■ **Exercise requirements**: Across all lines of the entries, tally those with the word "الحدث" in them. The reply is the tally, by itself.

+++ Data records +++

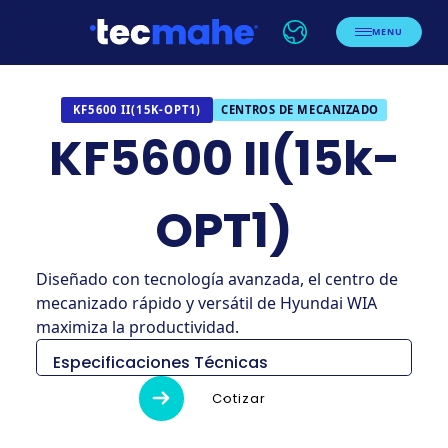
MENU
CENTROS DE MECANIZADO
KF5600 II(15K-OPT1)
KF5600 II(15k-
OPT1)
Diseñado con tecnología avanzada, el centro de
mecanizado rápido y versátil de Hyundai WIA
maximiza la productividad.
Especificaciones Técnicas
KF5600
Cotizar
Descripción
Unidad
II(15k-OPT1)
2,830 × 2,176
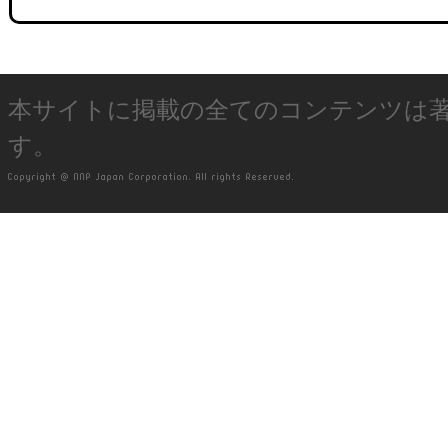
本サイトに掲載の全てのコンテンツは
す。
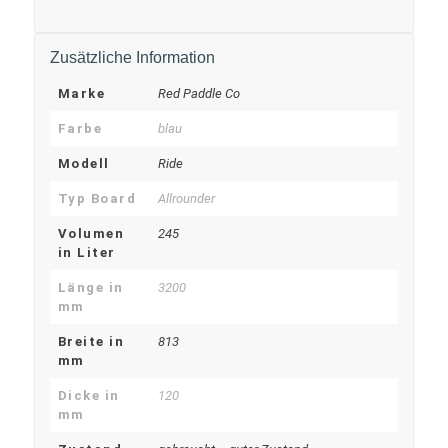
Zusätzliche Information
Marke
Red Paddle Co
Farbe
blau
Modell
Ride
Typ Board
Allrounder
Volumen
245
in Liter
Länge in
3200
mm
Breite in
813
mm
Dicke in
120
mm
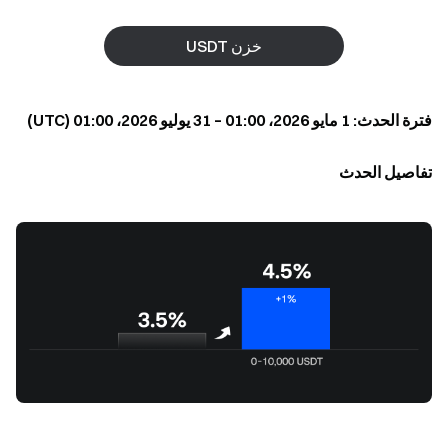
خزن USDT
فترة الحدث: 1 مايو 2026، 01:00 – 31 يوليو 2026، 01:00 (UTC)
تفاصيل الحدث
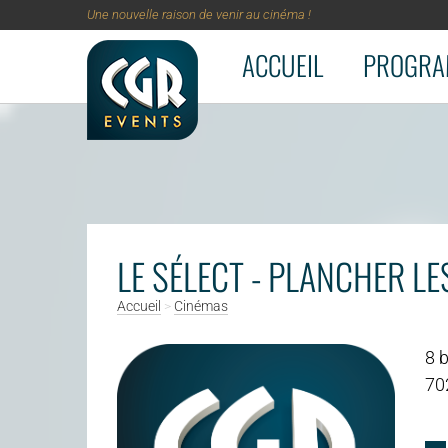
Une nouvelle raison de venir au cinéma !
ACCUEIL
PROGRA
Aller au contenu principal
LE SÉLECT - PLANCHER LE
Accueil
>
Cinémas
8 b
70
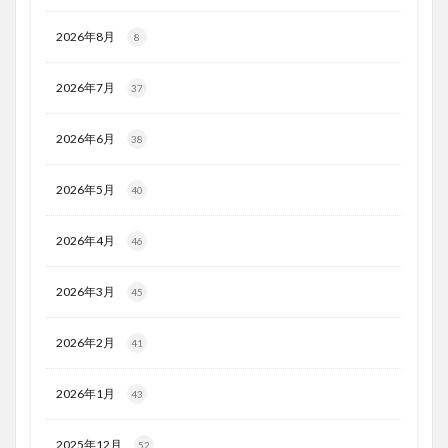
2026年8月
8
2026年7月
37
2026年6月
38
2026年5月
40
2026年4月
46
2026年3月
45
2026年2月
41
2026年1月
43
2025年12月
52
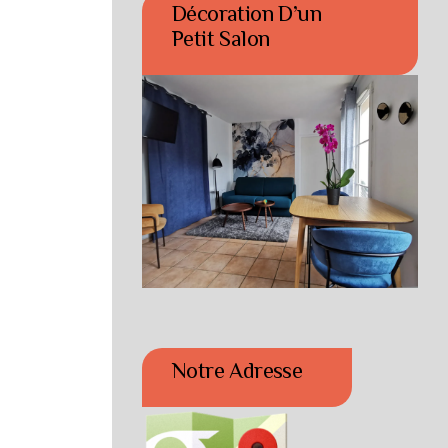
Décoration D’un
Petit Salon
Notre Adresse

+++
+++ Data records +++

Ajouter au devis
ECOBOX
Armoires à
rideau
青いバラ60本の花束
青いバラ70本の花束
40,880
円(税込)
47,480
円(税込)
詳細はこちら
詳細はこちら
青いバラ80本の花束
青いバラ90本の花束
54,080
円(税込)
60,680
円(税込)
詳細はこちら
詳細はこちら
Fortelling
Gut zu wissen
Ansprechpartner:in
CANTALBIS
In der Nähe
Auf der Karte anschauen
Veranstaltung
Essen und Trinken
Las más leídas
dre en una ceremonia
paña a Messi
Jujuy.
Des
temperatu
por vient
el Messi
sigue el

+++

■ **Written reply**: 2